If the state only offers online poker, then customers who want to play poker are more likely to do so with the same black market operator where they already play casino games and lay sports bets.
The upshot is that the capture rate remains low. Large amount of play goes to the offshore unregulated sites.
These sites also get the benefit of regulation. When a jurisdiction first licenses online gambling, players are often unaware that the site where they sign up is illegal.
A study published in 2015 by the French Observatoire des Jeux, showed that only four percent of online poker players said they played on unlicensed sites. But 24 percent said that they did not have to verify their identity when they opened their accounts.
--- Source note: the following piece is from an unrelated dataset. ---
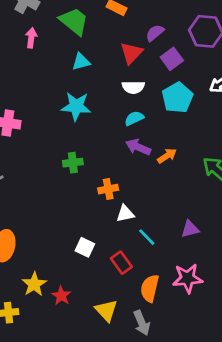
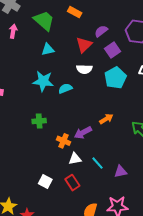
cyan semicircle: (134, 118) -> (65, 88), moved
purple arrow: (138, 147) -> (83, 133), moved, turned -54
orange cross: (108, 189) -> (64, 141), turned 32
cyan line: (147, 237) -> (98, 163), moved
red rectangle: (121, 263) -> (72, 183), moved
That’s a condition all regulated sites impose.
The Observatoire des Jeux study took place five years after the introduction of online gambling.
The fifth annual study on the “Social Perception on Gambling in Spain” issued in 2014 by the Codere Foundation discovered that 27 percent of respondents said they did not know whether the sites they played at were regulated or not.
Even more disturbingly, 44 percent of players on “gray” market sites believed incorrectly that Spain regulated them.
New Jersey quickly took steps to correct this problem. That happened after its first year of regulation was the subject of an academic report (paywall) in 2014.
The New Jersey Division of Gaming Enforcement responded to the recommendations of the Rutgers Center for Gambling Studies report. The state regulator insisted that every licensed operator must clearly display the DGE logo on its web pages.
Pennsylvania’s proposals for legalizing iGaming go as far as one can sensibly expect in capturing the range of online gambling games, given that sports betting is out of their hands.
But take the reduction in capture rate that the absence of a sports betting offer implies, and add to that a high gambling tax rate, and the consequences for the capture rate and potential state revenues will be disastrous.
Only last month New Jersey casinos passed the half a billion dollar mark in revenue generation. Of that, 17.5 percent went to the state in taxes.
The 54 percent tax rate must go if Pennsylvania is to have any chance of replicating New Jersey’s success in generating tax revenues and protecting consumers.